Immagine d'illustrazione
Keystone / Ti-Press

Neanche il tempo di iniziare i corsi di recupero e una scuola italiana è stata chiusa per un caso di positività al Covid, accertato nei giorni scorsi, durante gli esami di idoneità per gli studenti in arrivo da altre scuole.

A Verbania, all'istituto superiore 'Lorenzo Cobianchi', 1700 allievi iscritti tra corsi con indirizzi tecnici e licei, dopo la segnalazione fatta dalla Azienda sanitaria locale (Asl) di un docente positivo al test, è scattata la procedura anti-contagio.

Sospesa l'attività didattica per consentire la sanificazione, 6 studenti, oltre al docente, tutti asintomatici, messi in isolamento domiciliare. Sono state chiuse due aule e un corridoio, la scuola è rimasta aperta per l'attività dei professori. Ma niente studenti, e da domani ne erano attesi 430 per la prima giornata dei test di recupero.

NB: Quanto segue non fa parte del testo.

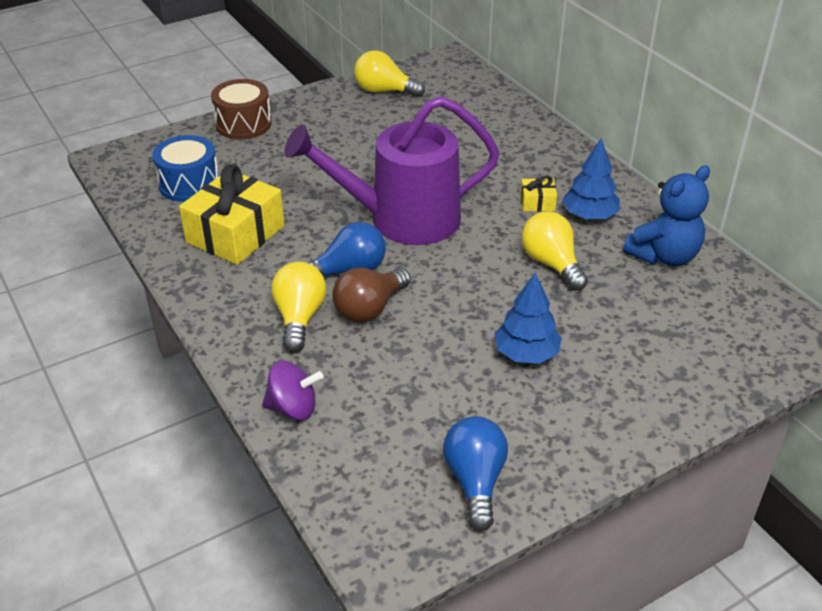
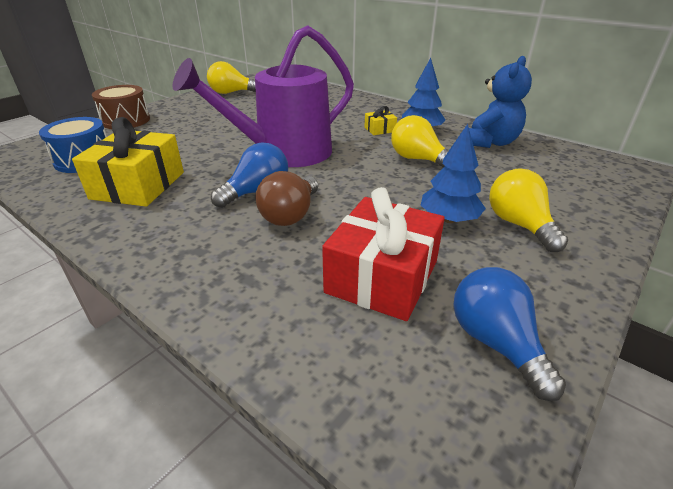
camera: 20 degrees left, 5 degrees down
(293, 408) = (254, 319): purple spinning top -> none
(299, 318) = (225, 235): yellow light bulb -> yellow light bulb (519, 225)
(419, 398) = (382, 277): none -> red gift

Scuola chiusa per sanificare i locali

La chiusura della scuola - come ha anticipato 'Il Giornale' - è stata annunciata dalla preside Vincenza Maselli, che ha pubblicato un messaggio sull'homepage dello storico istituto, fondato nel 1886, il più grande di tutta la provincia del Verbano-Cusio-Ossola. «L'attività didattica è stata sospesa per consentire lo svolgimento di un intervento di sanificazione dei locali».

«L'intervento - ha spiegato la dirigente - si è reso necessario poiché un utente, entrato recentemente in Istituto, è risultato positivo al virus Covid-19».

Senza creare allarmi, la preside ha spiegato che «la sicurezza degli alunni e di tutto il personale scolastico è, per l'istituto Cobianchi, prioritaria rispetto a qualsiasi altro interesse. La riapertura della scuola avverrà quando saranno terminati i lavori di sanificazione e si potrà così garantire l'accesso in totale sicurezza».